Provided material:
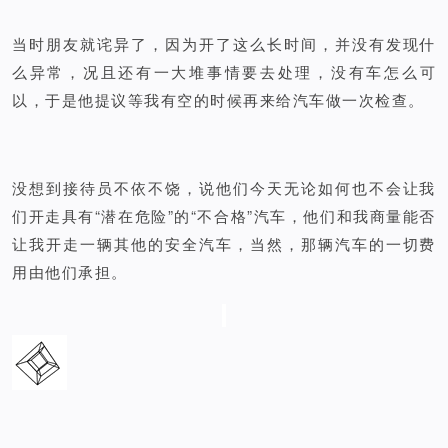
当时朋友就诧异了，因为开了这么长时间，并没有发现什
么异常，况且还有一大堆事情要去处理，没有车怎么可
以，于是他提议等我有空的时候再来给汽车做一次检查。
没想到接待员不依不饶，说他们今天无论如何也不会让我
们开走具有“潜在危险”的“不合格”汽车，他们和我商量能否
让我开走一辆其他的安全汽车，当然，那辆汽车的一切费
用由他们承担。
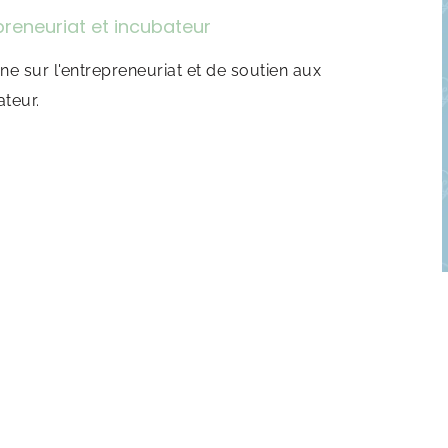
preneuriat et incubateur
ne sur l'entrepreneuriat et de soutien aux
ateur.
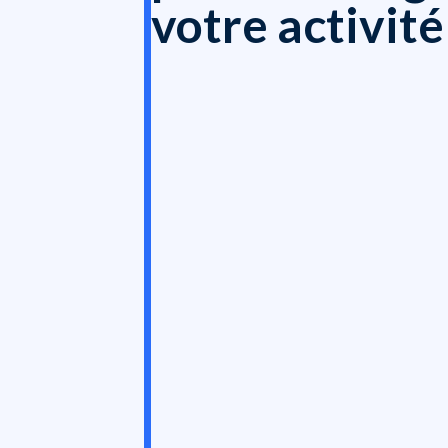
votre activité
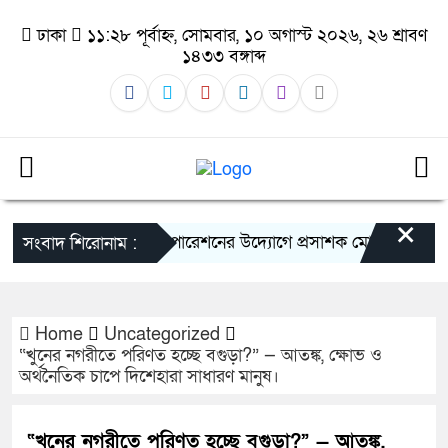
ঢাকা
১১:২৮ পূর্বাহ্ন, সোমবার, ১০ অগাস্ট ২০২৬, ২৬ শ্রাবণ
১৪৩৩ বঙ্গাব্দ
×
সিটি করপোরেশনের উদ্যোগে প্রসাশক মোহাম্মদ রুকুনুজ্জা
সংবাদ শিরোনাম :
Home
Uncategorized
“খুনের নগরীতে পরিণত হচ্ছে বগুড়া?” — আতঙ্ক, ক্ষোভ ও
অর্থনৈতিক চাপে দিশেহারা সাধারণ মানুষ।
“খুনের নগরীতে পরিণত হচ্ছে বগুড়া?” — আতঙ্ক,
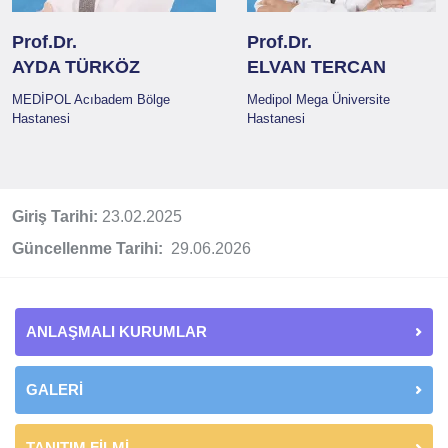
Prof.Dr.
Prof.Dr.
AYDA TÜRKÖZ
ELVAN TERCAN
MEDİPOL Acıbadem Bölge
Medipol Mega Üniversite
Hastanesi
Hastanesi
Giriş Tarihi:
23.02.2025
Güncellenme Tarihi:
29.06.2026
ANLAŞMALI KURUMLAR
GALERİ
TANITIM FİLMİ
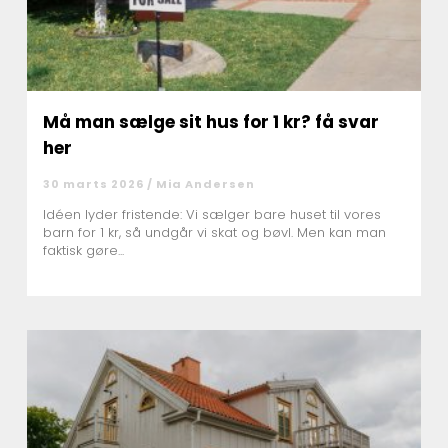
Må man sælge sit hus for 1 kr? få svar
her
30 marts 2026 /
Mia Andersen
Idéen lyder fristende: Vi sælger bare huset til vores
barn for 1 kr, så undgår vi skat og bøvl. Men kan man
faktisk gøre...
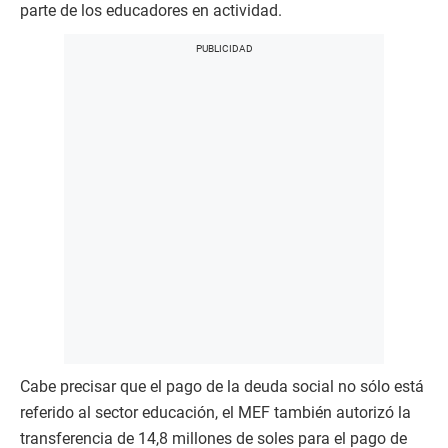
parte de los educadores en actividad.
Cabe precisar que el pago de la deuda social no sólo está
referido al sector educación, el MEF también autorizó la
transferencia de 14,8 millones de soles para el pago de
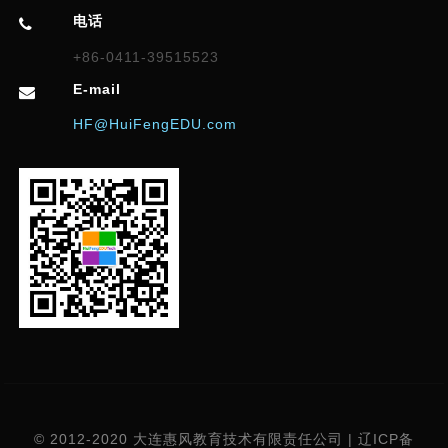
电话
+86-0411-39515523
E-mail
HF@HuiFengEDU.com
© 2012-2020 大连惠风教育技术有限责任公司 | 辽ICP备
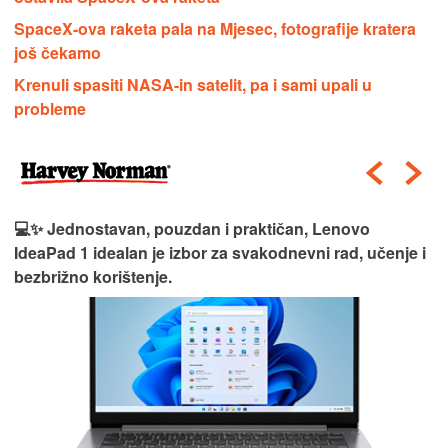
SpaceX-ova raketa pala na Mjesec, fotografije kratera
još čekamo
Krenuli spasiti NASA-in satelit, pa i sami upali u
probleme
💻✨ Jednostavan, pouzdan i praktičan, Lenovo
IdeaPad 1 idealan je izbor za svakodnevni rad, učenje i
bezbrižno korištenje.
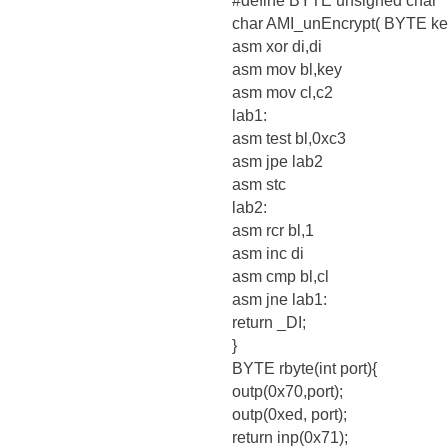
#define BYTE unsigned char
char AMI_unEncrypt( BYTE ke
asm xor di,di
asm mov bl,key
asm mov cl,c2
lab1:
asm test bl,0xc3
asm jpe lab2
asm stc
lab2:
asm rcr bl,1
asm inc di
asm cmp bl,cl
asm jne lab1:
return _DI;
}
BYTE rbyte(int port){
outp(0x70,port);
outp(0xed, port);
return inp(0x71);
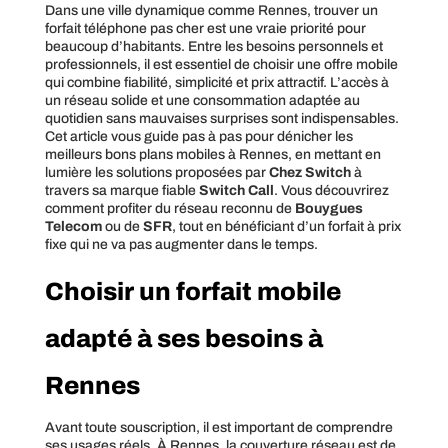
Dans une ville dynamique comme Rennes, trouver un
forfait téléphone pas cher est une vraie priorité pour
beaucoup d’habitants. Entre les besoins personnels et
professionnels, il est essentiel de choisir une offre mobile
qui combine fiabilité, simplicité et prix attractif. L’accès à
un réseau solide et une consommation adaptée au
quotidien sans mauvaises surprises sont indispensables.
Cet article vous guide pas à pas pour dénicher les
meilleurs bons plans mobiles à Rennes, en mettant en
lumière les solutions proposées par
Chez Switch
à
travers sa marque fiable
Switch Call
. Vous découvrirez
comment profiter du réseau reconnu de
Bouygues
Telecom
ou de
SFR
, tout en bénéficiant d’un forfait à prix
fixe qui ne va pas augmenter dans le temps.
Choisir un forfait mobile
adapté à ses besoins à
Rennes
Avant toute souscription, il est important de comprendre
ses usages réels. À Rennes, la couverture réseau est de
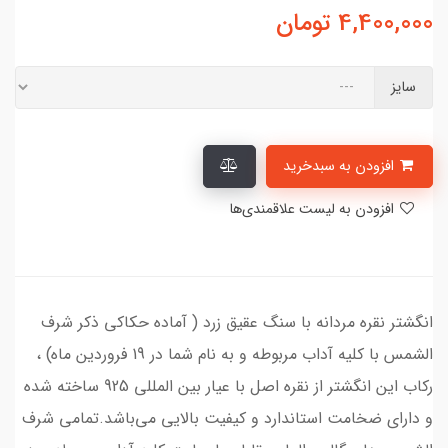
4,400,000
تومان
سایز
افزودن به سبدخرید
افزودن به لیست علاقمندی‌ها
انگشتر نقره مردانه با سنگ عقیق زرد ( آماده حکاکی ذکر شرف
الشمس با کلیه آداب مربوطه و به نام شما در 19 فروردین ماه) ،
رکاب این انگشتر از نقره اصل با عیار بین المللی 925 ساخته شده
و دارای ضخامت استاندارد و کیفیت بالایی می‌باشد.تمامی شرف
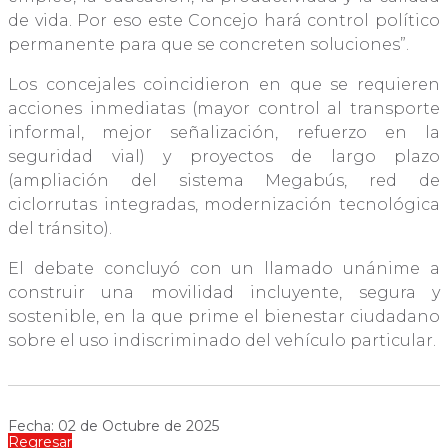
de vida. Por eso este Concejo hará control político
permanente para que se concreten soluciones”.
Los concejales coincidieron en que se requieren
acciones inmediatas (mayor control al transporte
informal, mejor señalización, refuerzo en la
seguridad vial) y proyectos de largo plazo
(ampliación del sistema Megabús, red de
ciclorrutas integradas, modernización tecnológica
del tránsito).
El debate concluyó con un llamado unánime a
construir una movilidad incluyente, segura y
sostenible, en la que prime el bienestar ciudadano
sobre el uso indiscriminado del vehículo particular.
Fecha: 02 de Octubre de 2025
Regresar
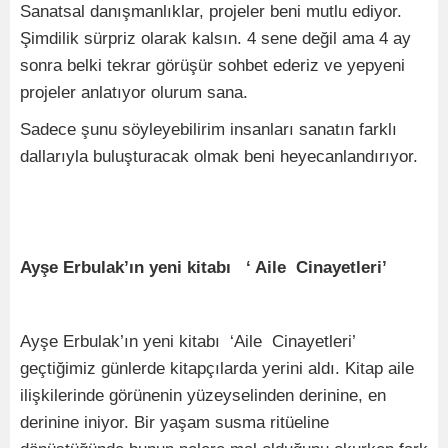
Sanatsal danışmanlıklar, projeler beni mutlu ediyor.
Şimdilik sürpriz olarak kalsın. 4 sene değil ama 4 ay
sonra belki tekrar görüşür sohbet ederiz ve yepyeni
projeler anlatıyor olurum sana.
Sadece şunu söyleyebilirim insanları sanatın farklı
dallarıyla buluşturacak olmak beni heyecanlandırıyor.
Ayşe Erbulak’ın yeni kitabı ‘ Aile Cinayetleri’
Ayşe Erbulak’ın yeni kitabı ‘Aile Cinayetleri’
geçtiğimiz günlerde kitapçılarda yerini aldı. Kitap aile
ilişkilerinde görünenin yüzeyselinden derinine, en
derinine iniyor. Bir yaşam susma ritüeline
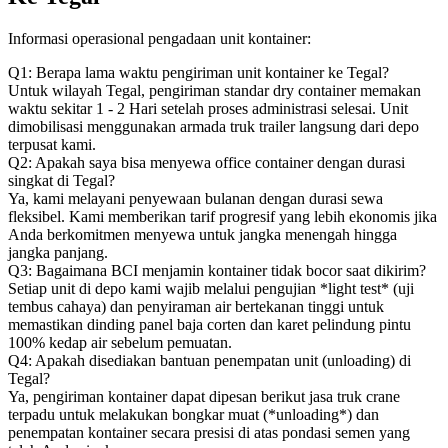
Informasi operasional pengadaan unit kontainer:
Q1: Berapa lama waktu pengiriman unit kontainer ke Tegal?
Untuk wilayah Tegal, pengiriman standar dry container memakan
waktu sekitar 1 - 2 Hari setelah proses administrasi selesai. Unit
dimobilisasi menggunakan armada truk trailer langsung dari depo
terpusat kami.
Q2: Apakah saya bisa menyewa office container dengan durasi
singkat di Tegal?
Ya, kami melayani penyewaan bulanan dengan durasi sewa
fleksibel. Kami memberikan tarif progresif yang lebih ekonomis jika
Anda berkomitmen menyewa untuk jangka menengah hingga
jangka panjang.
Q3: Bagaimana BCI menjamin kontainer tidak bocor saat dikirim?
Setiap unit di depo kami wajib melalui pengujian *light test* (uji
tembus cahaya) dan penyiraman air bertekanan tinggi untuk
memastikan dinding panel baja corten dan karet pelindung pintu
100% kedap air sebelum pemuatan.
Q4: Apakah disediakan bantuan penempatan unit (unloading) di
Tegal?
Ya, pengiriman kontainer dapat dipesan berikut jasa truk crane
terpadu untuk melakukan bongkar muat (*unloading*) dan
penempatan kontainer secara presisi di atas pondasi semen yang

Work required: If a line above holds the string "depo", count it; give the final total as the only output.

Answer area: 2